_Job item 1_
Using the passage on the Favino case, decide whether each statement agrees with it: (a) In Favino, the circuit court issued a writ of certiorari that reinstated the driver's license. (b) Witness testimony at the Favino hearing showed that he was driving under the influence of alcohol. (c) The hearing officer found probable cause by clear and convincing evidence. Answer yes or no for each, quoting the deciding words.
===== Selected text =====
The analysis provided in Favino is altogether applicable to the case at bar. Although the HO in Favino had concluded that the arresting officer possessed probable cause to believe that the vehicle's operator had been driving under the influence, the circuit court issued a writ of certiorari reinstating the driver's license. This court quashed the order, concluding that the circuit court must have reweighed the evidence and substituted its findings for those of the HO. In so deciding, we observed that despite the lack of any witness testimony at the hearing showing that Favino was driving his automobile under the influence of alcohol, there was nonetheless sufficient, competent evidence in the form of documentary evidence to sustain the license suspension. The opinion made the following pertinent observations:

Clearly, the facts and circumstances were sufficient for a reasonable person to conclude that Favino operated his motor vehicle while under the influence of alcohol, given the unchallenged observations of the officer shortly after the accident occurred and given the circumstances surrounding the accident. The hearing officer found by a preponderance of evidence that such probable cause existed, and there was competent, substantial evidence to support that finding.
===== Dataset content =====
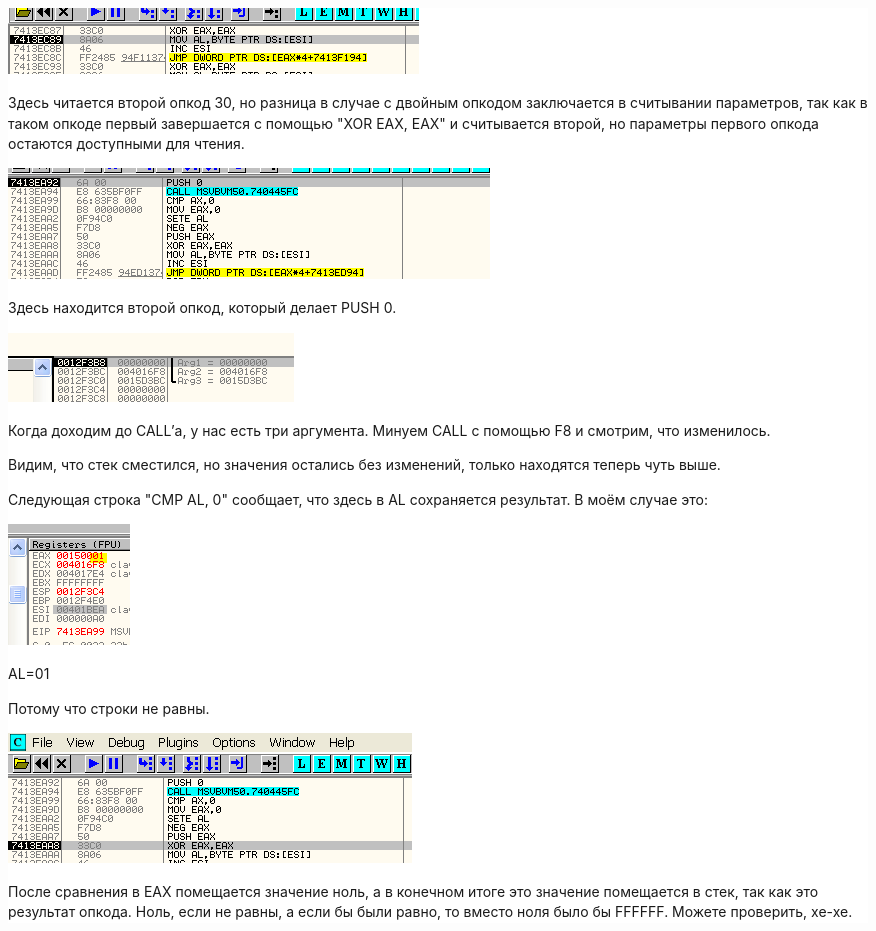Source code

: ![](.gitbook/img/29/125.png)

Здесь читается второй опкод 30, но разница в случае с двойным опкодом заключается в считывании параметров, так как в таком опкоде первый завершается с помощью "XOR EAX, EAX" и считывается второй, но параметры первого опкода остаются доступными для чтения.

![](.gitbook/img/29/126.png)

Здесь находится второй опкод, который делает PUSH 0.

![](.gitbook/img/29/127.png)

Когда доходим до CALL’а, у нас есть три аргумента. Минуем CALL с помощью F8 и смотрим, что изменилось.

Видим, что стек сместился, но значения остались без изменений, только находятся теперь чуть выше.

Следующая строка "CMP AL, 0" сообщает, что здесь в AL сохраняется результат. В моём случае это:

![](.gitbook/img/29/128.png)

AL=01

Потому что строки не равны.

![](.gitbook/img/29/129.png)

После сравнения в EAX помещается значение ноль, а в конечном итоге это значение помещается в стек, так как это результат опкода. Ноль, если не равны, а если бы были равно, то вместо ноля было бы FFFFFF. Можете проверить, хе-хе.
=====
_Job item 2_
Give these lines of the listing as a JSON list of strings, one string per line, and leave out blank lines. Begin at the line that contains "Здесь читается второй" and stop after the line that contains "Когда доходим до".

_Expected answer 1_
(a) Yes: "the circuit court issued a writ of certiorari reinstating the driver's license"
(b) No: "despite the lack of any witness testimony at the hearing showing that Favino was driving his automobile under the influence of alcohol"
(c) No: "The hearing officer found by a preponderance of evidence that such probable cause existed"

_Expected answer 2_
[
  "Здесь читается второй опкод 30, но разница в случае с двойным опкодом заключается в считывании параметров, так как в таком опкоде первый завершается с помощью \"XOR EAX, EAX\" и считывается второй, но параметры первого опкода остаются доступными для чтения.",
  "![](.gitbook/img/29/126.png)",
  "Здесь находится второй опкод, который делает PUSH 0.",
  "![](.gitbook/img/29/127.png)",
  "Когда доходим до CALL’а, у нас есть три аргумента. Минуем CALL с помощью F8 и смотрим, что изменилось."
]